Ruben war alleine, als er aufwachte. Natürlich war er alleine. Natürlich hatten seine Eltern den Tisch nicht abgedeckt, abgespült oder aufgeräumt.

Also räumte Ruben das Haus auf, machte den Abwasch und sammelte die Dreckwäsche zusammen. Er legte die Wäsche aus dem Trockner, welche schon seit Donnerstag vor sich hin trocknete, zusammen und weigerte sich das zerknitterte Zeug zu bügeln. Er tat die Wäsche aus der Waschmaschine, welche dort seit gestern Abend verweilte, in den Trockner und schaltete beides an. Dann lief er in die Küche und konnte – endlich – etwas essen. Er öffnete den Kühlschrank, welcher ziemlich leer war. Ruben musste sofort an Jan denken. Früher hatte Jan seinen kleinen Bruder Ruben immer an der Hand genommen, wenn sie nicht mehr genug zu Essen hatten. Sie waren zur Cookie Dose mit dem Krümelmonster darauf geschlichen, hatten sich Geld daraus genommen und Jan hatte Ruben im Supermarkt gezeigt, auf was es beim Einkaufen ankam. Bio Fleisch, Nichts zu billiges, viel Obst und Gemüse, keine Fertiggerichte. Ruben lief zu der abgefuckten Plastikkiste in der Küche, auf die er schon tausende Dinge geschrieben und gezeichnet hatte, wenn er gelangweilt war. Seine Eltern waren lange arbeiten. Sie stürzten sich förmlich in die Arbeit, seit Jan nicht mehr hier war. Ruben hatte schon seit Ewigkeiten nichts mehr auf die Box geschrieben. Er nahm sich fünfundzwanzig Euro und radelte anschließend los. Nachdem er Dinge wie Brot, Bio Eier, Bio Fleisch und einige Süßigkeiten gekauft hatte, begann er Zuhause zu kochen und zu frühstücken. Er räumte den Tisch ab und machte die Küche sauber. Inzwischen war es zwölf Uhr und es war das erste Mal, dass er auf sein Handy schaute. Er war enttäuscht, dass Marcel ihm noch immer nicht auf seine WhatsApp Nachricht geantwortet hatte.
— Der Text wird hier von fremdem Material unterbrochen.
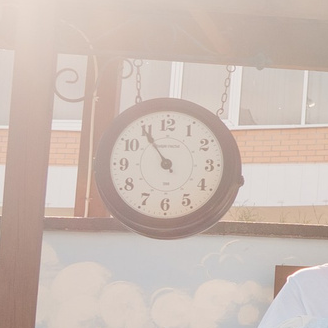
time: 10:54
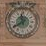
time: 11:39
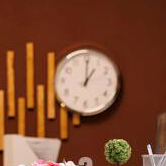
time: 1:00
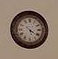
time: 5:21
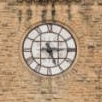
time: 5:14
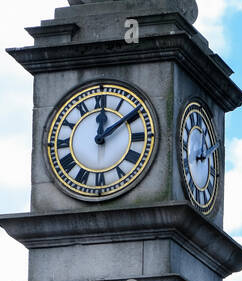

Gestern war es schließlich Marcel gewesen, der ihr Treffen mit der laschen Ausrede, er müsse seiner Schwester beim Lernen helfen – den ganzen Tag – abgesagt hatte. Ruben überlegte, ob er seinem Kumpel noch eine Nachricht schreiben sollte, als sein Handy plötzlich begann zu klingeln. Er verfluchte sich innerlich, dass er sofort ranging.

„Keiner da", sagte Ruben, dann legte er auf. Einige Sekunden war es still, der Grünäugige wartete angespannt. Es klingelte wieder und er ging ran.

„Immer noch keiner da." Kurz war es ruhig, dann sagte Marcel:

„Du bist so dämlich, Ruben." Dann legte er auf. Auch, wenn Ruben sich ein wenig schlecht fühlte konnte er nicht aufhören zu lachen. Er wählte Marcels Nummer und wurde weggedrückt. Beim dritten Versuch ging Marcel endlich ran, lachend.

„Behindertenbäckerei Brownies für Downies, was kann ich für Sie tun?"

„Das zu googeln hat jetzt so lange gedauert?"

„Mh... nein", meinte Marcel.

„Mh... doch."

„Mh... okay, gut, ja, hast Recht."

„Also, what's up? Hast du heute Zeit?"

„Ja, lass' was machen. Wie wärs, wir chillen ein bisschen bei dir und dann übernachtest du bei mir. Meine Eltern sind nicht Zuhause."

Ruben hielt die Luft an. Was will er mir damit sagen?

„Klar, gerne", sagte er schließlich.

„An was hast du gerade gedacht?" Ruben konnte das Grinsen auf Marcels Lippen quasi durch das Telefon hören.

„Nichts, wieso?"

„Du hast ewig zum Antworten gebraucht."

„Ich ... hab mich nur gefragt, was es bedeuten soll, dass du mir sagst, dass deine Eltern nicht daheim sind."

„Das bedeutet, dass wir Party machen, Baby", rief Marcel ins Handy.

Eine halbe Stunde später wartete Ruben aufgeregt auf seinen Kumpel. Ruben hatte in der Zwischenzeit geduscht und sich saubere Klamotten angezogen: Eine kurze Hose und ein einfaches, weißes Shirt. Außerdem hatte er seinen Verband gewechselt; nun hatte er keinen auffällig roten mehr, sondern einen schlicht weißen. Ruben war aufgeregt. Er sah Marcel das erste Mal außerhalb der Schule, seit- Es klingelte an der Tür. Hastig sprang der Grünäugige auf und lief zur Tür. Dann bremste er sich und wartete etwas, bevor er die Tür aufmachte. Chill, Ruben, sagte er sich selbst.